Back home, the alert goes: If you’re not outraged,you’re not paying attention.

In Bagdhad, at Al Kindi Hospital Emergency, Fatima Abdullah is screaming in outrage: “Why do you do this to us??!”

Her eight-year-old, Fatehah, is dead; two other daughters are on stretchers, wounded by a missile that crushed their uncle’s home where they were staying outside Baghdad,near the Diala Bridge. An extended farming family, they have suffered with sanctions and economic devastation shrinking their stock of animals to one cow, a donkey and chickens, They are barely able to feed themselves.

Muhammed, the four year old crying in Fatima’s arms, has cuts from shrapnel and debris criss-crossing the right side of his face and head, eyelids swollen shut.

Nada Adnan, thirteen and a student at a high school for girls, tells me: “I wish that God would take Bush. Why did he do this to us? To me?” She has an open gash on her right cranium with an underlying fracture and a large, deep shrapnel-gauged cut in her upper-left thigh. She has no narcotic relief and cries out as aides press gauze into her leg wound.

Rana Adnan, nine, needs oxygen for a chest laceration and lung contusion with a concussion, head laceration, and shrapnel in her left arm.

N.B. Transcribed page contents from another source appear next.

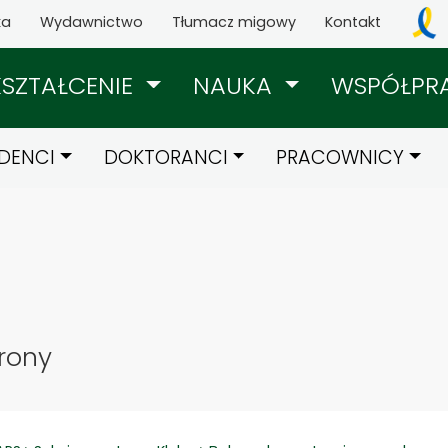
ka
Wydawnictwo
Tłumacz migowy
Kontakt
KSZTAŁCENIE
NAUKA
WSPÓŁPR
DENCI
DOKTORANCI
PRACOWNICY
rony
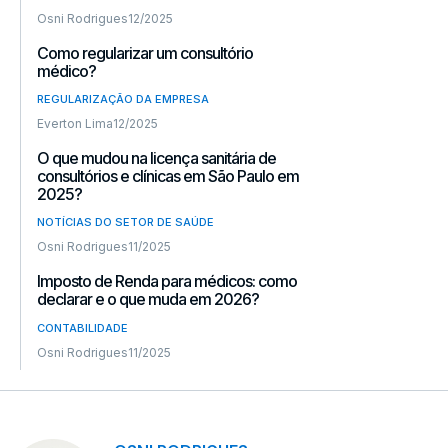
Osni Rodrigues
12/2025
Como regularizar um consultório
médico?
REGULARIZAÇÃO DA EMPRESA
Everton Lima
12/2025
O que mudou na licença sanitária de
consultórios e clínicas em São Paulo em
2025?
NOTÍCIAS DO SETOR DE SAÚDE
Osni Rodrigues
11/2025
Imposto de Renda para médicos: como
declarar e o que muda em 2026?
CONTABILIDADE
Osni Rodrigues
11/2025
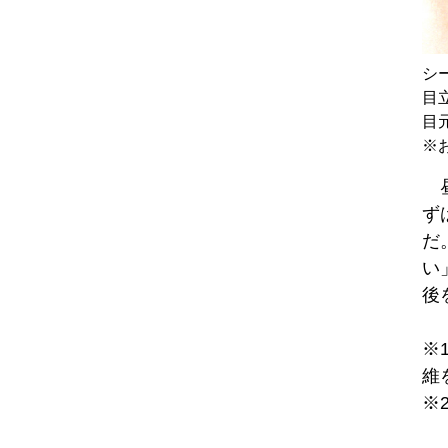
シ
目
目
※
昼
ず
だ
い
後
※
維
※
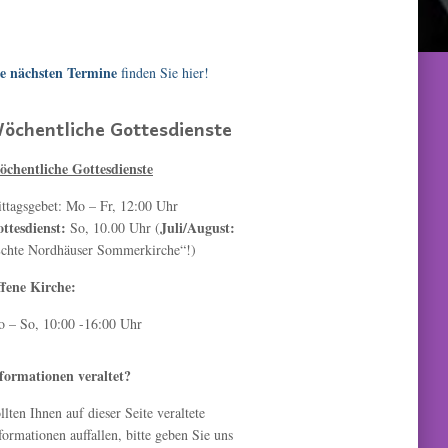
e nächsten Termine
finden Sie hier!
öchentliche Gottesdienste
chentliche Gottesdienste
ttagsgebet: Mo – Fr, 12:00 Uhr
ttesdienst:
Juli/August:
So, 10.00 Uhr (
chte Nordhäuser Sommerkirche“!)
fene Kirche:
 – So, 10:00 -16:00 Uhr
formationen veraltet?
llten Ihnen auf dieser Seite veraltete
formationen auffallen, bitte geben Sie uns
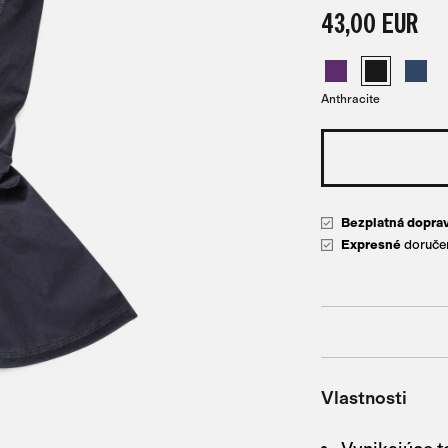
43,00 EUR
Anthracite
Bezplatná dopra
Expresné
doručen
Vlastnosti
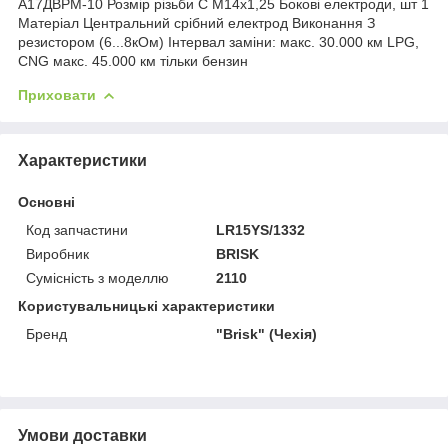
А17ДВРМ-10 Розмір різьби С М14х1,25 Бокові електроди, шт 1
Матеріал Центральний срібний електрод Виконання З
резистором (6...8кОм) Інтервал заміни: макс. 30.000 км LPG,
CNG макс. 45.000 км тільки бензин
Приховати
Характеристики
Основні
Код запчастини
LR15YS/1332
Виробник
BRISK
Сумісність з моделлю
2110
Користувальницькі характеристики
Бренд
"Brisk" (Чехія)
Умови доставки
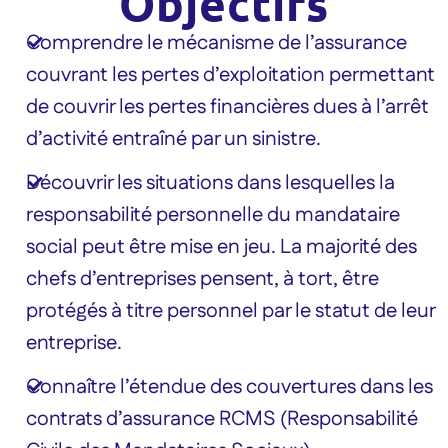
Objectifs
Comprendre le mécanisme de l’assurance
couvrant les pertes d’exploitation permettant
de couvrir les pertes financières dues à l’arrêt
d’activité entraîné par un sinistre.
Découvrir les situations dans lesquelles la
responsabilité personnelle du mandataire
social peut être mise en jeu. La majorité des
chefs d’entreprises pensent, à tort, être
protégés à titre personnel par le statut de leur
entreprise.
Connaître l’étendue des couvertures dans les
contrats d’assurance RCMS (Responsabilité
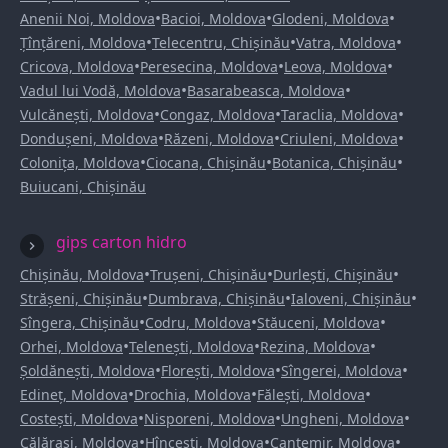
•
•
•
Anenii Noi, Moldova
Bacioi, Moldova
Glodeni, Moldova
•
•
•
Țînțăreni, Moldova
Telecentru, Chișinău
Vatra, Moldova
•
•
•
Cricova, Moldova
Peresecina, Moldova
Leova, Moldova
•
•
Vadul lui Vodă, Moldova
Basarabeasca, Moldova
•
•
•
Vulcănești, Moldova
Congaz, Moldova
Taraclia, Moldova
•
•
•
Dondușeni, Moldova
Răzeni, Moldova
Criuleni, Moldova
•
•
•
Colonița, Moldova
Ciocana, Chișinău
Botanica, Chișinău
Buiucani, Chișinău
gips carton hidro
•
•
•
Chișinău, Moldova
Trușeni, Chișinău
Durlești, Chișinău
•
•
•
Strășeni, Chișinău
Dumbrava, Chișinău
Ialoveni, Chișinău
•
•
•
Sîngera, Chișinău
Codru, Moldova
Stăuceni, Moldova
•
•
•
Orhei, Moldova
Telenești, Moldova
Rezina, Moldova
•
•
•
Șoldănești, Moldova
Florești, Moldova
Sîngerei, Moldova
•
•
•
Edineț, Moldova
Drochia, Moldova
Fălești, Moldova
•
•
•
Costești, Moldova
Nisporeni, Moldova
Ungheni, Moldova
•
•
•
Călărași, Moldova
Hîncești, Moldova
Cantemir, Moldova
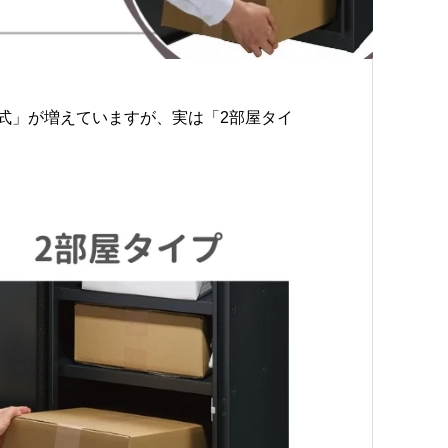
式」が増えていますが、実は「2部屋タイ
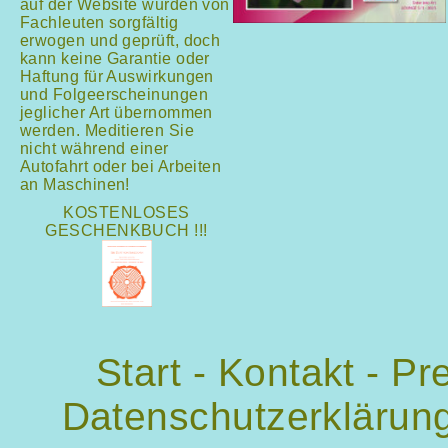
auf der Website wurden von
Fachleuten sorgfältig
erwogen und geprüft, doch
kann keine Garantie oder
Haftung für Auswirkungen
und Folgeerscheinungen
jeglicher Art übernommen
werden. Meditieren Sie
nicht während einer
Autofahrt oder bei Arbeiten
an Maschinen!
KOSTENLOSES
GESCHENKBUCH !!!
Start
-
Kontakt
-
Pr
Datenschutzerklärun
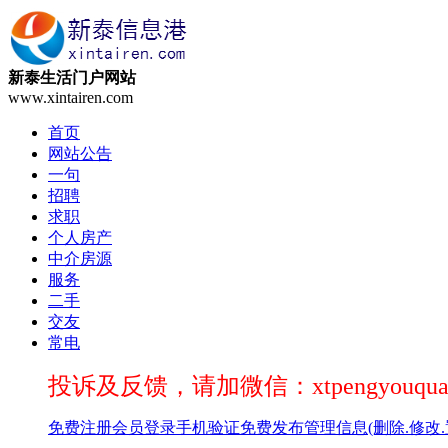
新泰生活门户网站
www.xintairen.com
首页
网站公告
一句
招聘
求职
个人房产
中介房源
服务
二手
交友
常电
投诉及反馈，请加微信：xtpengyouqua
免费注册
会员登录
手机验证
免费发布
管理信息(删除.修改.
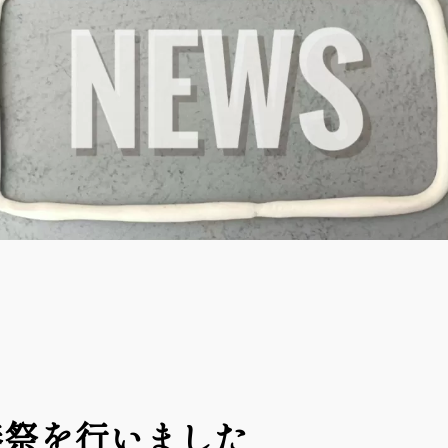
養祭を行いました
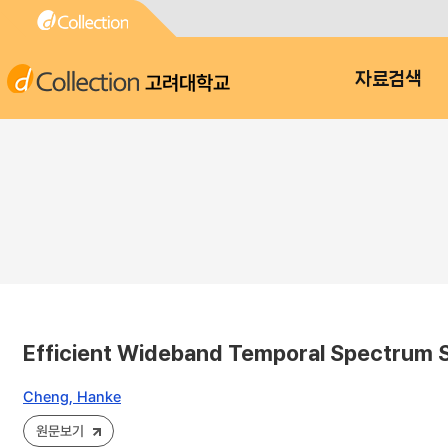
고려대학교
자료검색
Efficient Wideband Temporal Spectrum 
Cheng, Hanke
원문보기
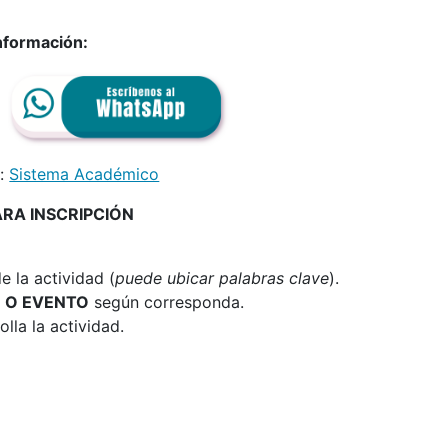
nformación:
n:
Sistema Académico
ARA INSCRIPCIÓN
 la actividad (
puede ubicar palabras clave
).
 O EVENTO
según corresponda.
lla la actividad.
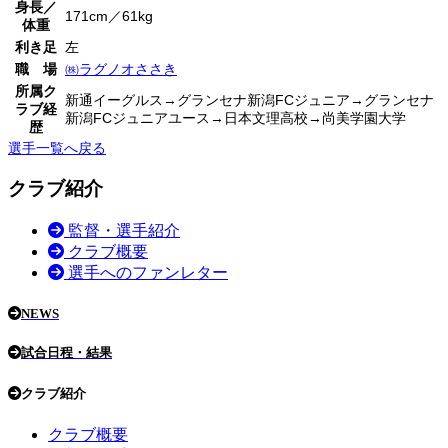
身長／
171cm／61kg
体重
利き足
左
職 場
㈱ラグノオささき
所属ク
新通イーグルス→グランセナ新潟FCジュニア→グランセナ
ラブ経
新潟FCジュニアユース→日本文理高校→尚美学園大学
歴
選手一覧へ戻る
クラブ紹介
監督・選手紹介
クラブ概要
選手へのファンレター
NEWS
試合日程・結果
クラブ紹介
クラブ概要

There is also Nahla Harbi, who was a passenger driving away from Baghdad with her two-year-old in her arms when a military school for boys was hit and the explosion rolled the car fracturing both of her legs. Her child sustained head injuries.

The list keeps going on. A seventy-year-old man shopping for food for his family now has a compound fracture of his left upper arm, chest wound through his lung requiring a chest tube and making communicating difficult.

He has rage and opinions, just as the multitude of families do these days as Baghdad is relentlessly bombed. How can I explain reasons to them? They know that the Bush Administration is interested in oil control and that they have no interest in democracy for Iraqis. “Why don’t Americans know this? Why did we elect this man without human feelings?” they ask.

It’s not easy being an American in a Baghdad Emergency room seeing victims and their families. I wish that George Bush were here to answer their outrage.